An exact copy of the listing below is needed, with no pictures in it.

Data listing:
:::
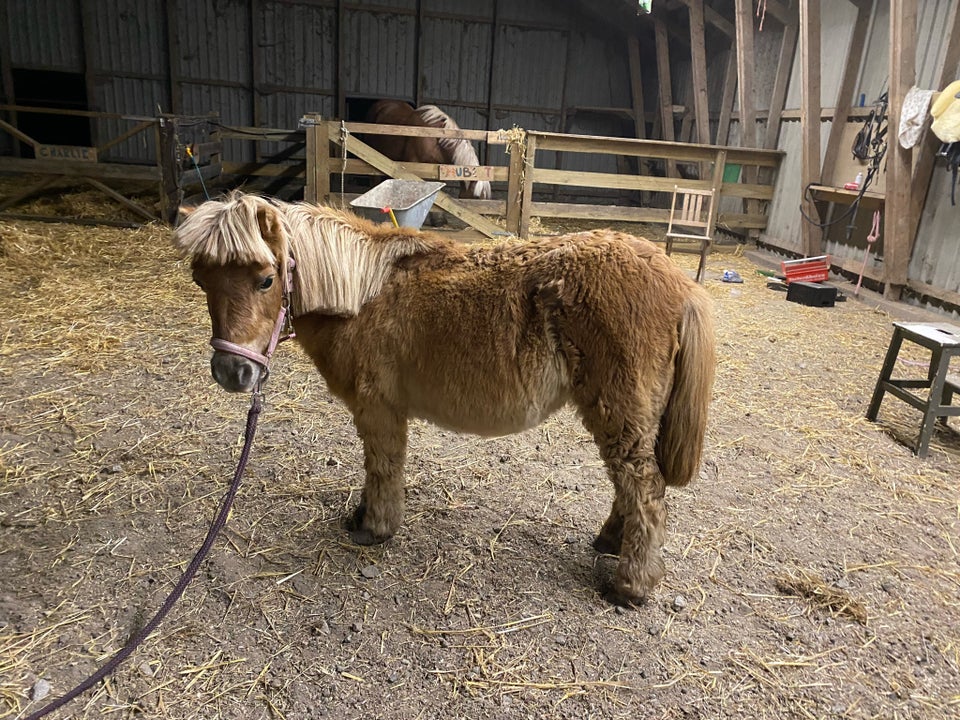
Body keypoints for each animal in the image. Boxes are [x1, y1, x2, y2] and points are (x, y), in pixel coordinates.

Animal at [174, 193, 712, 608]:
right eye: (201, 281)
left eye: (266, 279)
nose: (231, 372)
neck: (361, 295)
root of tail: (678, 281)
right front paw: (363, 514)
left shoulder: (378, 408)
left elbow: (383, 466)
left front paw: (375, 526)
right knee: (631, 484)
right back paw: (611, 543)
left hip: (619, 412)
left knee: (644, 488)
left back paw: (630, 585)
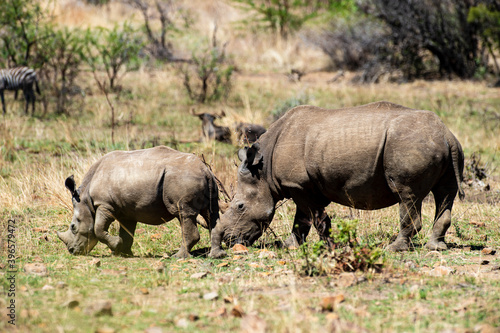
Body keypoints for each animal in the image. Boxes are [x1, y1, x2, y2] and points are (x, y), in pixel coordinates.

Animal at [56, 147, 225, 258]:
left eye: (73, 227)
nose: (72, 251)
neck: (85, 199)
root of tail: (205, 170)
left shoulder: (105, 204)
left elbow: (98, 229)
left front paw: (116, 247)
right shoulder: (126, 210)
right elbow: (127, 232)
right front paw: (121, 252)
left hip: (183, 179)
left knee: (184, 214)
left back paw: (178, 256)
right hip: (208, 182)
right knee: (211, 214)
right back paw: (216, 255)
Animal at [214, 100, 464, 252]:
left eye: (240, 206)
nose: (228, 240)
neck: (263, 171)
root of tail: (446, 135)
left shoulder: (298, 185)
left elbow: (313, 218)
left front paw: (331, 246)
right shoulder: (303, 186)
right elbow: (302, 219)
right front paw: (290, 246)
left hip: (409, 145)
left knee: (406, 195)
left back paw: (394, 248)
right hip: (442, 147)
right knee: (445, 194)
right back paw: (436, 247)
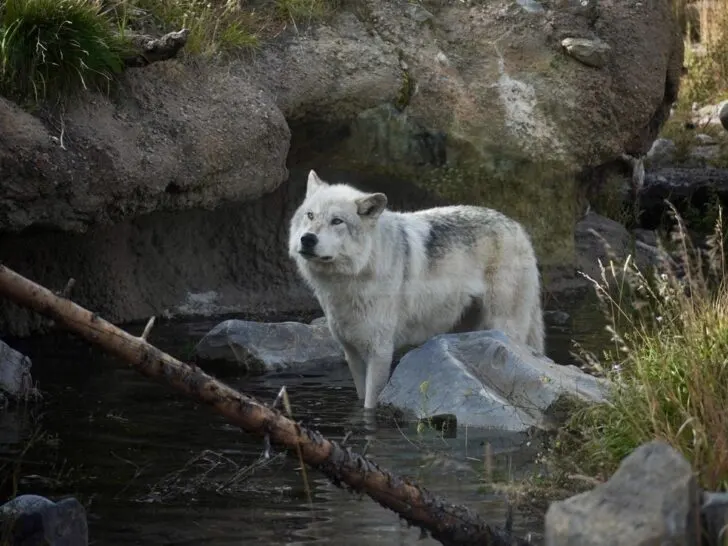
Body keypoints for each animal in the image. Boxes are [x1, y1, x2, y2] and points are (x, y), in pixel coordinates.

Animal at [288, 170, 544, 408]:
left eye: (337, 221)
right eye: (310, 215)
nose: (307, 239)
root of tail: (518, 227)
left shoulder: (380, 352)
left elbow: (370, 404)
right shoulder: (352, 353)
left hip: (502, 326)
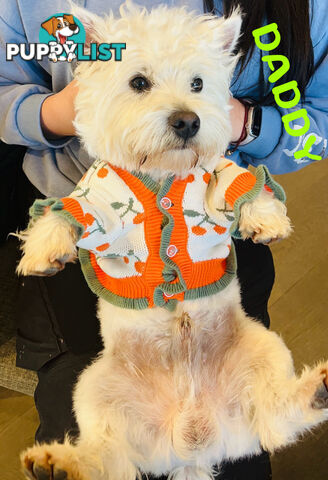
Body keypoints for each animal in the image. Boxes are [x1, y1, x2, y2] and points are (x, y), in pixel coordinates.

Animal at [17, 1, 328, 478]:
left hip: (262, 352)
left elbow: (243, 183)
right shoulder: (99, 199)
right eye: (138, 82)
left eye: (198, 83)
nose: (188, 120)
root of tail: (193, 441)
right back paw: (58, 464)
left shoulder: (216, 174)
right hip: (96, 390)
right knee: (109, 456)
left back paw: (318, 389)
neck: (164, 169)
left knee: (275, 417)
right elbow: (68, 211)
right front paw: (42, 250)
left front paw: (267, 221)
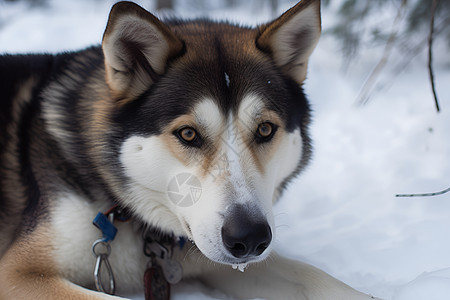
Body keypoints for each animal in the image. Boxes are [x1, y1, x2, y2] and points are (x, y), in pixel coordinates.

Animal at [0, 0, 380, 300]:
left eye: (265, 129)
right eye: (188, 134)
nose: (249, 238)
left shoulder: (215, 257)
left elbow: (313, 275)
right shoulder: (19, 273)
:::
Written response:
Body keypoints for each animal in the image. Boxes are [x1, y1, x2, y2] and points are (x, y), in pixel coordinates.

Animal at [174, 193, 712, 608]:
right eye: (201, 281)
left eye: (266, 279)
nose: (231, 372)
neck: (361, 295)
root of tail: (678, 281)
right front paw: (363, 514)
left shoulder: (378, 408)
left elbow: (383, 466)
left front paw: (375, 526)
right knee: (631, 484)
right back paw: (611, 543)
left hip: (619, 412)
left knee: (644, 488)
left back paw: (630, 585)
Body keypoints for each animal in the image. Boxes are [x1, y1, x2, y2] and points are (x, y), in pixel coordinates.

Animal at [56, 147, 225, 258]:
left eye: (73, 227)
nose: (72, 251)
neck: (85, 199)
root of tail: (205, 170)
left shoulder: (105, 204)
left elbow: (98, 229)
left front paw: (116, 247)
right shoulder: (126, 210)
right elbow: (127, 232)
right front paw: (121, 252)
left hip: (183, 179)
left knee: (184, 214)
left back paw: (178, 256)
right hip: (208, 182)
right knee: (211, 214)
right back paw: (216, 255)
Animal at [214, 100, 464, 252]:
left eye: (240, 206)
nose: (228, 240)
neck: (263, 171)
root of tail: (446, 135)
left shoulder: (298, 185)
left elbow: (313, 218)
left front paw: (331, 246)
right shoulder: (303, 186)
right elbow: (302, 219)
right front paw: (290, 246)
left hip: (409, 145)
left knee: (406, 195)
left back paw: (394, 248)
right hip: (442, 147)
right knee: (445, 194)
right back paw: (436, 247)
Body keypoints for each animal in the image. Boxes are [x1, y1, x2, y2] and points are (x, y), in pixel coordinates.

Animal at [288, 170, 544, 408]:
left eye: (337, 221)
right eye: (310, 215)
nose: (307, 239)
root of tail: (518, 227)
left shoulder: (380, 352)
left elbow: (370, 404)
right shoulder: (352, 353)
left hip: (502, 326)
Body keypoints for each animal in the image. Boxes are [x1, y1, x2, y2] and points are (x, y), in pixel coordinates.

Animal at [17, 1, 328, 478]:
left hip: (262, 352)
left elbow: (243, 183)
right shoulder: (99, 199)
right eye: (138, 82)
left eye: (198, 83)
nose: (188, 120)
root of tail: (193, 441)
right back paw: (58, 464)
left shoulder: (216, 174)
right hip: (96, 390)
right knee: (109, 456)
left back paw: (318, 389)
neck: (164, 169)
left knee: (275, 417)
right elbow: (68, 211)
right front paw: (42, 250)
left front paw: (267, 221)
Body keypoints for each animal in the image. Boxes are [x1, y1, x2, y2] and points are (x, y), in pixel coordinates.

Animal at [0, 0, 380, 300]:
left eye: (265, 129)
right eye: (188, 134)
nose: (249, 238)
left shoulder: (215, 257)
left elbow: (313, 275)
right shoulder: (19, 273)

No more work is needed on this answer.